C'est confirmé. Le taux du livret A passera de 2,25% à 1,75% le 1er février, a confirmé mardi le ministre de l'Economie et des Finances Pierre Moscovici, sur RTL.  Le gouverneur de la Banque de France Christian Noyer avait proposé lundi de ramener à 1,75% le taux du livret A et du Livret de développement durable (LDD), soit une baisse de 0,5 point qui ne reflète qu'en partie le ralentissement de l'inflation.

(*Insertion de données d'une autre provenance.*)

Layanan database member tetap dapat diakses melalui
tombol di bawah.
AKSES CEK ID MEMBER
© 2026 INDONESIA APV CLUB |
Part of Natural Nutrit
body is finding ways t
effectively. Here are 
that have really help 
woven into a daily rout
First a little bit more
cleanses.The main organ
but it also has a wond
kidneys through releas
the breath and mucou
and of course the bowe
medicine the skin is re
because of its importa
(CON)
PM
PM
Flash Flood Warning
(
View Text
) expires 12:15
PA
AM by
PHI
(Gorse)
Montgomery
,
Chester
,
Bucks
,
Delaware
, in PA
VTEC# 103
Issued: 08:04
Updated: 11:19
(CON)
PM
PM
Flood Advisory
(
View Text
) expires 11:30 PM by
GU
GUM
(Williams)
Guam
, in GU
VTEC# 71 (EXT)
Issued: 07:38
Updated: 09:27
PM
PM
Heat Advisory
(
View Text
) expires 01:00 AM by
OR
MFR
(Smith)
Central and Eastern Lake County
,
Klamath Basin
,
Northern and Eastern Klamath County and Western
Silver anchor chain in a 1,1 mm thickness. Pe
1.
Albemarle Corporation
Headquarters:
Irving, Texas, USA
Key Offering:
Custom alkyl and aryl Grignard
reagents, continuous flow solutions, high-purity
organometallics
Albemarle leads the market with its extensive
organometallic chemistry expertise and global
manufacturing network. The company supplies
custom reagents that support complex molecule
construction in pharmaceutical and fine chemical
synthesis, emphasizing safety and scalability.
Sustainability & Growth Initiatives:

Pierre Moscovici : "Le taux du livret A passera... par rtl-fr

Le gouvernement a donc choisie la voie du milieu. En effet, l’inflation, qui sert de base de calcul, a atteint 1,3% en 2012 d’après les chiffres publiés vendredi par l’Insee. Alors que certains plaidaient pour une coupe franche d’un point, à 1,25%, Pierre Moscovici, pour éviter de braquer les Français dont le niveau de vie est malmené par la crise, a décidé de les ménager. Dans tous les cas, le statu quo était impossible.  «Le risque, c'est le maintien d'un taux qui coûte cher à tout le monde, sauf aux épargnants qui ont de l'argent sur le livret A», explique Cyril Blesson, associé du cabinet Pair Conseil.

Ne pas pénaliser le logement social

En effet, le maintien d'un livret A nettement au-dessus de l'inflation est préjudiciable au financement du logement social, dont il est la principale ressource, au moment où les taux de marché sont à des niveaux historiquement bas. En effet, la moitié des encours du livret A (242 milliards d’euros), gérés par la Caisse des dépôts y sont affectés.

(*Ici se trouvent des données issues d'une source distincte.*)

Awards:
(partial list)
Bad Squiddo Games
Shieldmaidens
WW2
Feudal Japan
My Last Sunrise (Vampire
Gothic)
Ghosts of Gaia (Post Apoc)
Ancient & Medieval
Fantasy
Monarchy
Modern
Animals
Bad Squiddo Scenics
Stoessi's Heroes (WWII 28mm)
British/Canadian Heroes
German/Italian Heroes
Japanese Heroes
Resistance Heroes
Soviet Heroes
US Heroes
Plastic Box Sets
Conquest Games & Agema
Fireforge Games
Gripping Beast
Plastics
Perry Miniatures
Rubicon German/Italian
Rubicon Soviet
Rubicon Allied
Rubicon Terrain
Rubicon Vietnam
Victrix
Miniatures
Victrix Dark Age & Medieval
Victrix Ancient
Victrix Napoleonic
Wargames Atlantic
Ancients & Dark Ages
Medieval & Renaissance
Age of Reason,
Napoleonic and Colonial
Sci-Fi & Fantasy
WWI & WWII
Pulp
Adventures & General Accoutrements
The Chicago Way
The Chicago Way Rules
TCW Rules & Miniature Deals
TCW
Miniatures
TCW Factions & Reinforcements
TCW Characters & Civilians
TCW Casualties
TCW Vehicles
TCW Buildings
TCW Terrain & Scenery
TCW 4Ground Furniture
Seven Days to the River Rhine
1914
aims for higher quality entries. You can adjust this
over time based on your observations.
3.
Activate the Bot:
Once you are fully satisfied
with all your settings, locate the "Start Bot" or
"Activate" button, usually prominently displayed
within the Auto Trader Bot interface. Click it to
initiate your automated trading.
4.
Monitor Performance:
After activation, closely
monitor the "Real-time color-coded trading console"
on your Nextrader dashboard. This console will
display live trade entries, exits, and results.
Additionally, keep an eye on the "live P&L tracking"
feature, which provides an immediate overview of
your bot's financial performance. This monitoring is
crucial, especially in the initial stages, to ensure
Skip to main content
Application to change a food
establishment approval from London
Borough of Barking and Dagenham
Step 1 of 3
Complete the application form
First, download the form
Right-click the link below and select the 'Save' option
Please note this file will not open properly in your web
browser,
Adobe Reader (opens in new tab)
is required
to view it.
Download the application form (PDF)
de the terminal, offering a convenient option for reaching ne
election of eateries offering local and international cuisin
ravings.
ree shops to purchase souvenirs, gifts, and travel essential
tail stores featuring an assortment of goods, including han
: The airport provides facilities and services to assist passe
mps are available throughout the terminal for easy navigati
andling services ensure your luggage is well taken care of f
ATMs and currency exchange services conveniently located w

Et le maintien d’un taux à 2,25% aurait surtout été une aubaine pour les plus aisés, et notamment les 5 millions de comptes sur les 60 millions de livrets qui atteignaient la limite initiale de 15.300 euros. Avec les relèvements successifs du plafond, il est désormais possible de placer jusqu’à 22.950 euros, soit près de 100.000 euros pour une famille avec deux enfants, à un taux qui concurrence dangereusement l’assurance-vie. En effet, le livret A et ses intérêts ne sont pas soumis à l’impôt sur le revenu. En résumé, une niche fiscale qui ne dit pas son nom.

Faire consommer plus

De plus, ces sommes ne sont pas directement réinvesties dans l’économie réelle, déplore Philippe Crevel. Contrairement aux actions ou aux obligations, notamment via l’assurance-vie, qui permettent de financer les entreprises. Dernier argument qui plaidait pour une baisse du taux du livret A: la consommation, le seul moteur d’une économie chancelante. En effet, le taux d’épargne des Français dépasse toujours les 16%. En diminuant l’attrait du placement préféré des Français, le gouvernement fait aussi le pari qu’ils vont acheter plus pour relancer l’activité.

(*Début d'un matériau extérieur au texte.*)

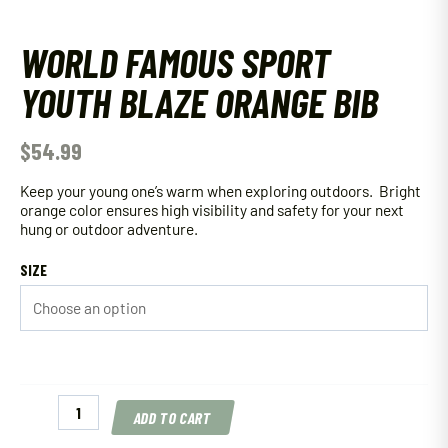
WORLD FAMOUS SPORT
YOUTH BLAZE ORANGE BIB
$
54.99
Keep your young one’s warm when exploring outdoors. Bright
orange color ensures high visibility and safety for your next
hung or outdoor adventure.
SIZE
World
ADD TO CART
Famous
Sport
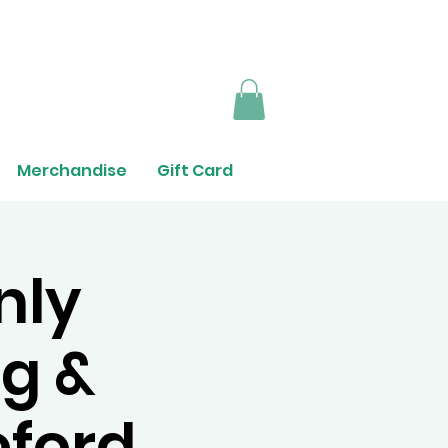
Merchandise
Gift Card
nly
g &
eford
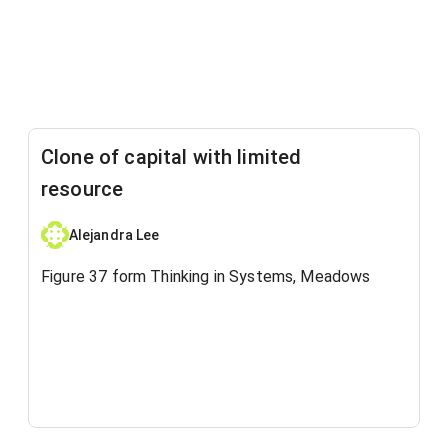
Clone of capital with limited
resource
Alejandra Lee
Figure 37 form Thinking in Systems, Meadows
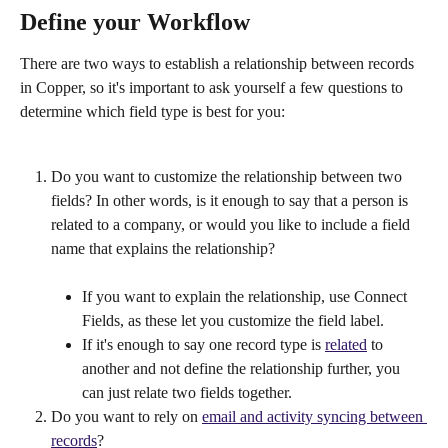
Define your Workflow
There are two ways to establish a relationship between records 
in Copper, so it's important to ask yourself a few questions to 
determine which field type is best for you:
Do you want to customize the relationship between two 
fields? In other words, is it enough to say that a person is 
related to a company, or would you like to include a field 
name that explains the relationship?
If you want to explain the relationship, use Connect 
Fields, as these let you customize the field label.
If it's enough to say one record type is 
related
 to 
another and not define the relationship further, you 
can just relate two fields together.
Do you want to rely on 
email and activity syncing between 
records
?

Le taux du livret A pourrait même diminuer encore un peu plus à l'avenir. D'après Christian Noyer, si l'inflation se maintenait aux bas niveaux actuels, une nouvelle baisse du taux du placement préféré des Français interviendrait lors de la prochaine révision, prévue à la mi-juillet. Elle «permettrait de tirer plus pleinement dans notre pays les bénéfices de la baisse des taux initiée par la BCE, en faveur du retour de la croissance et de la création d'emplois». Avec 61,6 millions de titulaires à fin 2011 et un encours (à fin novembre 2012) de 242 milliards d'euros, le livret A est le produit d'épargne le plus répandu en France.